I’m a big fan of the protests for three reasons:

  1. When it comes to outrageous and childish – yes, ok, guilty as charged – but he started it.
  2. The intervention this morning has overstepped the mark in terms of diplomatic conventions – frankly anything goes.
  3. Being a bit more sensible, if we banned protests from legitimate complainers, it’s more likely that the more extreme malcontents (let’s shorthand them ‘the nutters’) will do something seriously dangerous or threatening.  I’m going to be all grown up and conclude that would be a bad thing.  You can make your own judgement.

 

Is advertising really full of sh*ts?

Following the exit of Martin Sorrell “under a cloud”, there seems to have been something of a purge in adland (did I really use that expression? Sorry).

This week Ogilvy fired its longstanding global creative chief Tham Kai Meng after a misconduct investigation.

The company-wide memo from CEO John Seifert read: “After carefully reviewing the investigation’s findings with several of my partners, we concluded that Khai’s behavior was a clear breach of our company values and code of conduct,”  “I have decided to terminate Khai’s employment with the company with immediate effect.” Splat.

Now McCann Health has shown the door to its creative lead Jeremy Perrott.  “We received a complaint about a violation of our Code of Conduct by McCann Health’s Jeremy Perrott,” read a company statement. “As a result, following an investigation, he is no longer with the company.” Wham.

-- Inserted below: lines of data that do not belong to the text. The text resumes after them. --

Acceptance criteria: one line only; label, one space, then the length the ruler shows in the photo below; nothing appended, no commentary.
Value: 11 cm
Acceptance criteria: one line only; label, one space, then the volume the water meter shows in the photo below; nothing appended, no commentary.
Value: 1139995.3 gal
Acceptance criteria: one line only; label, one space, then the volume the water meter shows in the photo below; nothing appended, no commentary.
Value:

Further investigation suggests the root of the Perrott complaint was “offensive and inappropriate” language.

Really?  Is that it?  Inappropriate language provokes a big network to fire its top creative talent?  Has the agency world become so politically correct, all of a sudden?

Or have we been working with evil tyrants or monsters all this time, without realising it?

An industry populated by total bastards. That seems to be the implication.

WPP creative veteran Neil French certainly doesn’t think so.  He paints the ousted individuals as the victims:  “The ‘me-too’ get-out is a boon to moribund organizations, is it not? Find a turbulent priest, throw up your Trumplike little hands in mock horror, and the pc mob will do the rest.”

Is it because big networks have become terrified of law suits (remember JWT and L’affaire Martinez?) and will go to inordinate lengths to cover their arses, even at the expense of jettisoning their top people?  It’s often said an agency’s greatest assets are its people.  Yet we’re increasingly quick to drop them.  Is that wise?

Or are we barking up the wrong tree?  Maybe these were just people whose time had come or whose faces no longer fitted?  The “internal investigation” simply saves face, where the reality was a night of the long knives?